— Data shown —
▼▼▼

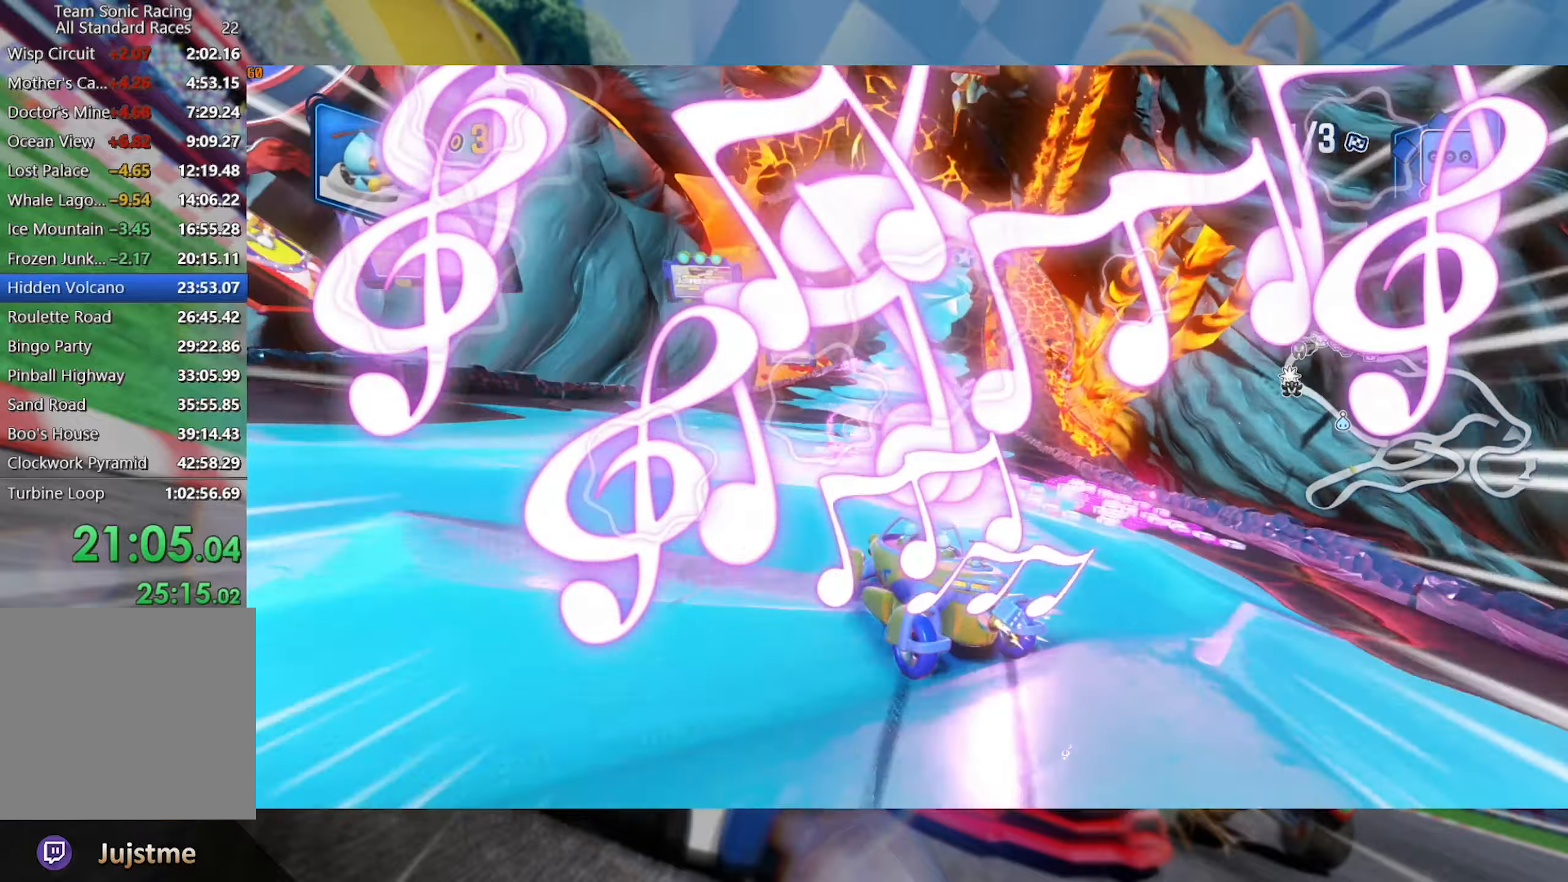
{"dt_ms": 500, "buttons": ["L2", "R2"], "left_stick": "right", "right_stick": "center", "events": []}
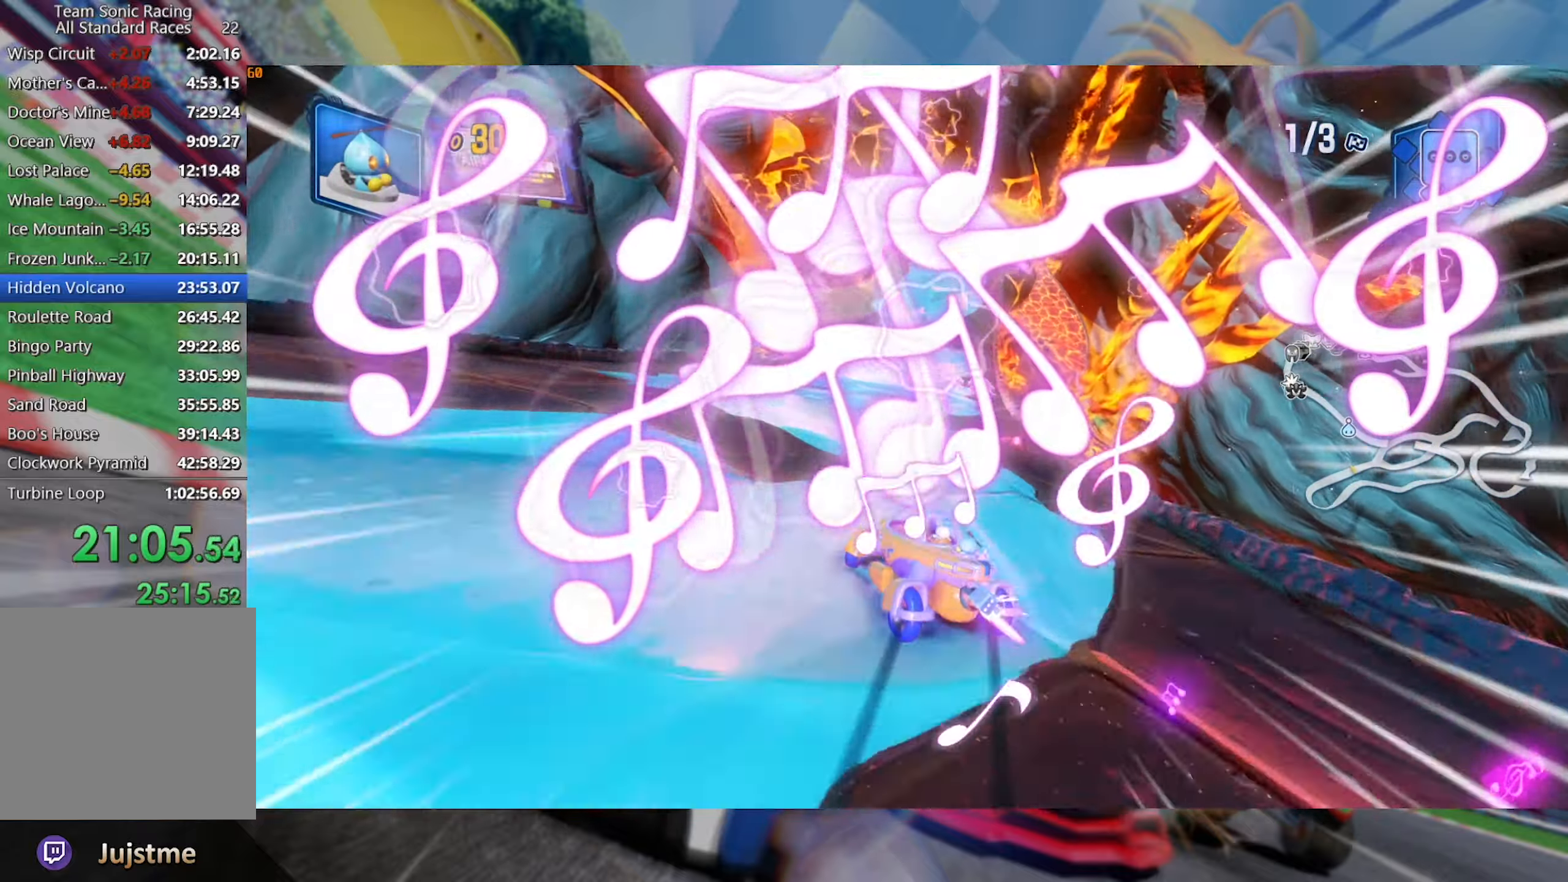
{"dt_ms": 500, "buttons": ["L2", "R2"], "left_stick": "right", "right_stick": "center", "events": [[17, "left_stick", "center"], [267, "left_stick", "right"]]}
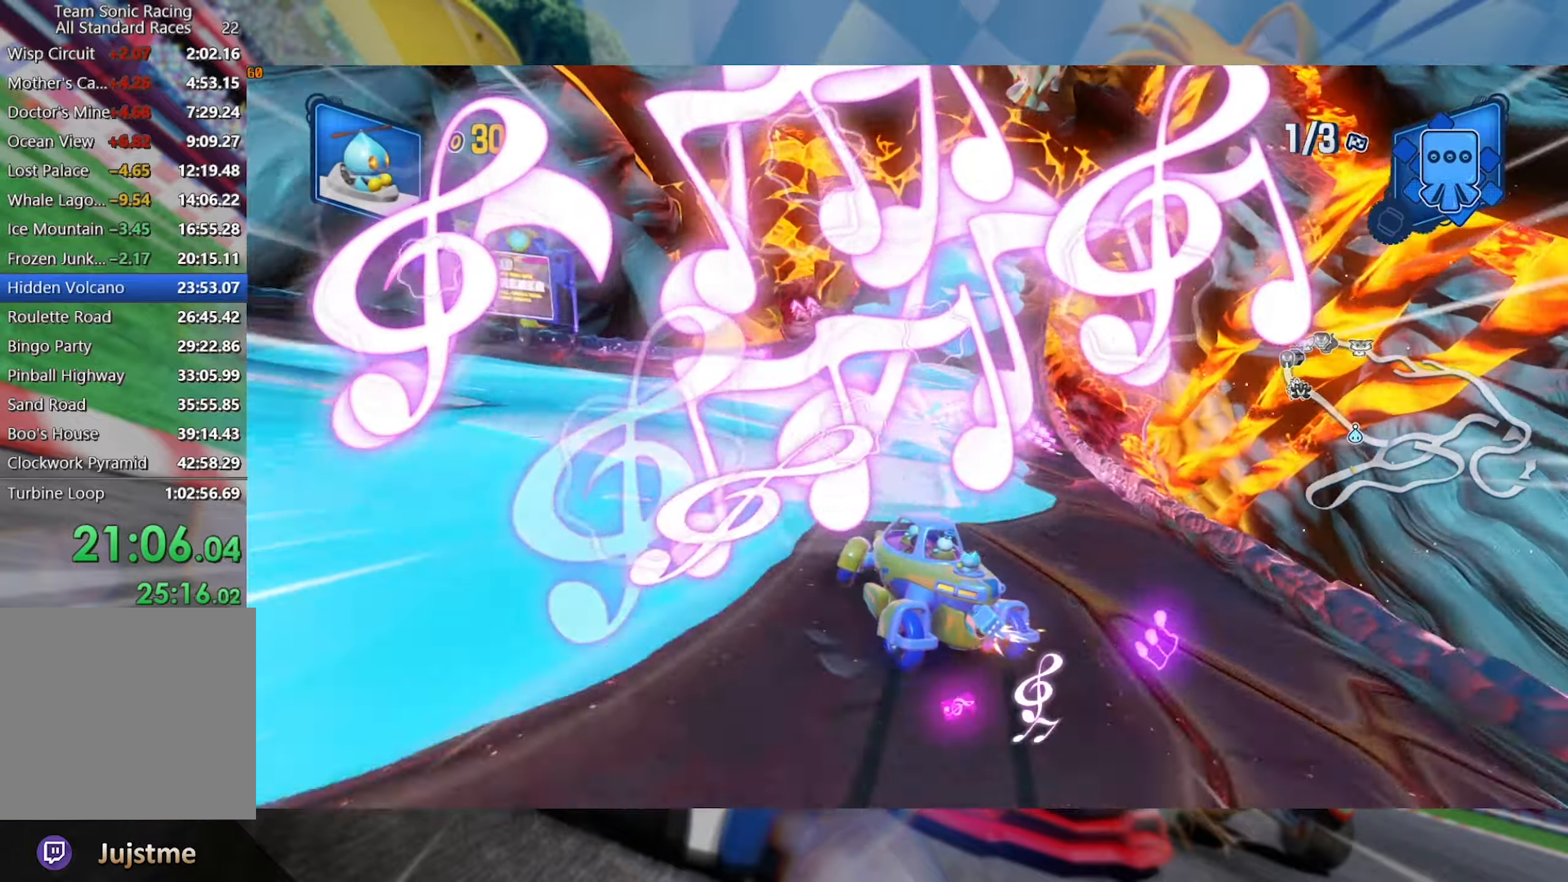
{"dt_ms": 1000, "buttons": ["L2", "R2"], "left_stick": "right", "right_stick": "center", "events": [[33, "left_stick", "center"], [150, "L2", "up"], [333, "left_stick", "left"], [400, "left_stick", "center"], [500, "left_stick", "right"], [567, "L2", "down"], [650, "left_stick", "left"], [817, "left_stick", "right"], [850, "L2", "up"], [933, "L2", "down"]]}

▲▲▲

The answer is the full listing above, repeated exactly, with its pictures removed.

— Response box —
{"dt_ms": 500, "buttons": ["L2", "R2"], "left_stick": "right", "right_stick": "center", "events": []}
{"dt_ms": 500, "buttons": ["L2", "R2"], "left_stick": "right", "right_stick": "center", "events": [[17, "left_stick", "center"], [267, "left_stick", "right"]]}
{"dt_ms": 1000, "buttons": ["L2", "R2"], "left_stick": "right", "right_stick": "center", "events": [[33, "left_stick", "center"], [150, "L2", "up"], [333, "left_stick", "left"], [400, "left_stick", "center"], [500, "left_stick", "right"], [567, "L2", "down"], [650, "left_stick", "left"], [817, "left_stick", "right"], [850, "L2", "up"], [933, "L2", "down"]]}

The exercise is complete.